-- Records to use --
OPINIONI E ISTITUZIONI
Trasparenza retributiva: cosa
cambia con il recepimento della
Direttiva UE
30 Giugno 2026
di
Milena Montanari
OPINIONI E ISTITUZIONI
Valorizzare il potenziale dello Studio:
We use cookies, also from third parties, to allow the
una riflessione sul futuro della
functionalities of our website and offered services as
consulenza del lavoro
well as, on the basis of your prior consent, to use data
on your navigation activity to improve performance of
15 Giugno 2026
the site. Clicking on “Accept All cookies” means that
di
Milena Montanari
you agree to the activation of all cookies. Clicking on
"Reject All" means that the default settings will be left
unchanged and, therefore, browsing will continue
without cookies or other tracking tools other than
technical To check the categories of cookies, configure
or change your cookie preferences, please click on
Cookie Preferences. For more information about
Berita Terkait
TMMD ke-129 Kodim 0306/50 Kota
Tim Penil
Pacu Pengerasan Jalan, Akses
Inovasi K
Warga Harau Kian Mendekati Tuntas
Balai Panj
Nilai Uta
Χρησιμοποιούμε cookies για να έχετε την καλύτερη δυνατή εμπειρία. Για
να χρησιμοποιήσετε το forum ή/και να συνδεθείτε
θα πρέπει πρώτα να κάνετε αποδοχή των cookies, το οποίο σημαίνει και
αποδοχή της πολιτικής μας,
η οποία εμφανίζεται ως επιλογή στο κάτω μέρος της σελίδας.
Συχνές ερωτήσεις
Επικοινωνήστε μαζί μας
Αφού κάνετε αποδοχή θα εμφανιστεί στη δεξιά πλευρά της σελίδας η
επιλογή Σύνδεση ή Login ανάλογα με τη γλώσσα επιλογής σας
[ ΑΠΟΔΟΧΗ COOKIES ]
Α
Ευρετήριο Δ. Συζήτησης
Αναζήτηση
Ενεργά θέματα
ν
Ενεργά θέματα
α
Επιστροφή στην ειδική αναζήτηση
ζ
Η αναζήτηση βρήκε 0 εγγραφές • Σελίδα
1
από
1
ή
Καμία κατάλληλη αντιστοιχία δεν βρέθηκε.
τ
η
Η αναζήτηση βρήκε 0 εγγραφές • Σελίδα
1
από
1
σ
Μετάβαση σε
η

-- Task objective --
Can you reproduce the whole listing above line for line, without changing a single character?

-- Output for this task --
OPINIONI E ISTITUZIONI
Trasparenza retributiva: cosa
cambia con il recepimento della
Direttiva UE
30 Giugno 2026
di
Milena Montanari
OPINIONI E ISTITUZIONI
Valorizzare il potenziale dello Studio:
We use cookies, also from third parties, to allow the
una riflessione sul futuro della
functionalities of our website and offered services as
consulenza del lavoro
well as, on the basis of your prior consent, to use data
on your navigation activity to improve performance of
15 Giugno 2026
the site. Clicking on “Accept All cookies” means that
di
Milena Montanari
you agree to the activation of all cookies. Clicking on
"Reject All" means that the default settings will be left
unchanged and, therefore, browsing will continue
without cookies or other tracking tools other than
technical To check the categories of cookies, configure
or change your cookie preferences, please click on
Cookie Preferences. For more information about
Berita Terkait
TMMD ke-129 Kodim 0306/50 Kota
Tim Penil
Pacu Pengerasan Jalan, Akses
Inovasi K
Warga Harau Kian Mendekati Tuntas
Balai Panj
Nilai Uta
Χρησιμοποιούμε cookies για να έχετε την καλύτερη δυνατή εμπειρία. Για
να χρησιμοποιήσετε το forum ή/και να συνδεθείτε
θα πρέπει πρώτα να κάνετε αποδοχή των cookies, το οποίο σημαίνει και
αποδοχή της πολιτικής μας,
η οποία εμφανίζεται ως επιλογή στο κάτω μέρος της σελίδας.
Συχνές ερωτήσεις
Επικοινωνήστε μαζί μας
Αφού κάνετε αποδοχή θα εμφανιστεί στη δεξιά πλευρά της σελίδας η
επιλογή Σύνδεση ή Login ανάλογα με τη γλώσσα επιλογής σας
[ ΑΠΟΔΟΧΗ COOKIES ]
Α
Ευρετήριο Δ. Συζήτησης
Αναζήτηση
Ενεργά θέματα
ν
Ενεργά θέματα
α
Επιστροφή στην ειδική αναζήτηση
ζ
Η αναζήτηση βρήκε 0 εγγραφές • Σελίδα
1
από
1
ή
Καμία κατάλληλη αντιστοιχία δεν βρέθηκε.
τ
η
Η αναζήτηση βρήκε 0 εγγραφές • Σελίδα
1
από
1
σ
Μετάβαση σε
η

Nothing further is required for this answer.